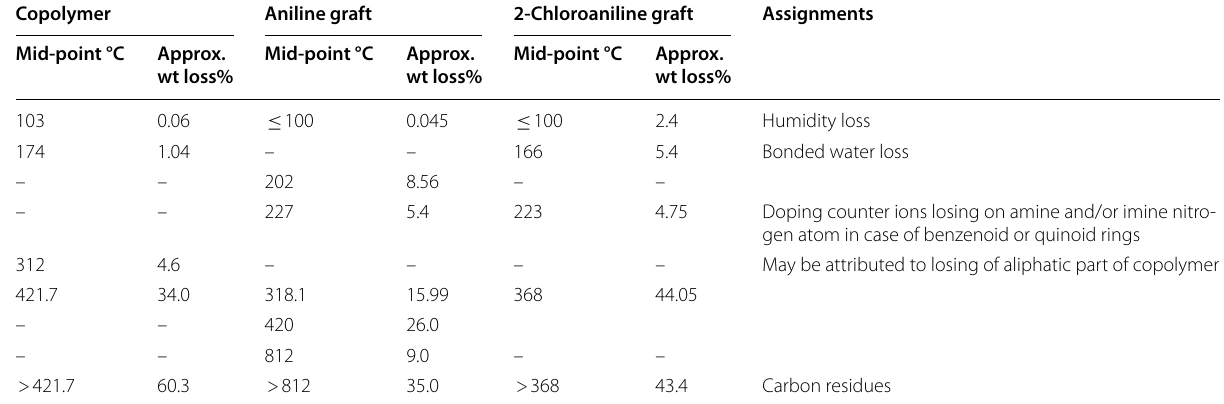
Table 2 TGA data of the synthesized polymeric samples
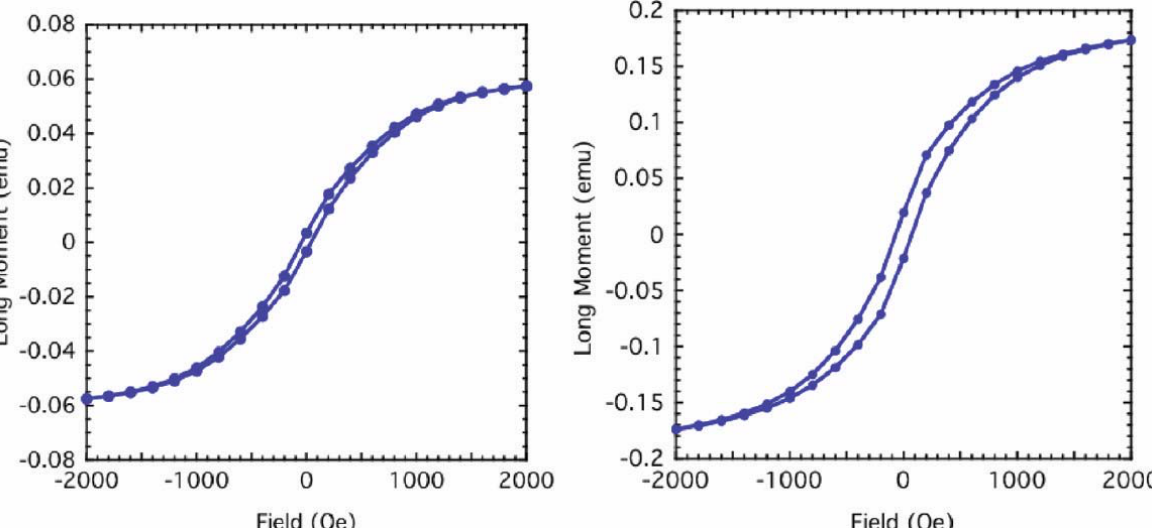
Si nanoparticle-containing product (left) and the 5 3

---

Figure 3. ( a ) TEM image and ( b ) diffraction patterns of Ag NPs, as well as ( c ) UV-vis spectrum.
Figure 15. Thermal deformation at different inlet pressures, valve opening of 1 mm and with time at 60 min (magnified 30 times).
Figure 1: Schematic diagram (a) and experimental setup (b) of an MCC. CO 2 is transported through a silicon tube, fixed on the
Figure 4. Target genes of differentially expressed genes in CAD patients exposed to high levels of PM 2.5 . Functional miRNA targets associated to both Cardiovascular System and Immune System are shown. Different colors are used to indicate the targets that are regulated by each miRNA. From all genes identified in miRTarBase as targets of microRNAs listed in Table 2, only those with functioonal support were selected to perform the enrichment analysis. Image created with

• _Assignment_:
As the answer, set down only the lines from the data above between the one holding "Figure 1: Schematic" and the one holding "Figure 4. Target", inclusive, exactly as they read.

• _Expected answer_:
Figure 1: Schematic diagram (a) and experimental setup (b) of an MCC. CO 2 is transported through a silicon tube, fixed on the
Figure 4. Target genes of differentially expressed genes in CAD patients exposed to high levels of PM 2.5 . Functional miRNA targets associated to both Cardiovascular System and Immune System are shown. Different colors are used to indicate the targets that are regulated by each miRNA. From all genes identified in miRTarBase as targets of microRNAs listed in Table 2, only those with functioonal support were selected to perform the enrichment analysis. Image created with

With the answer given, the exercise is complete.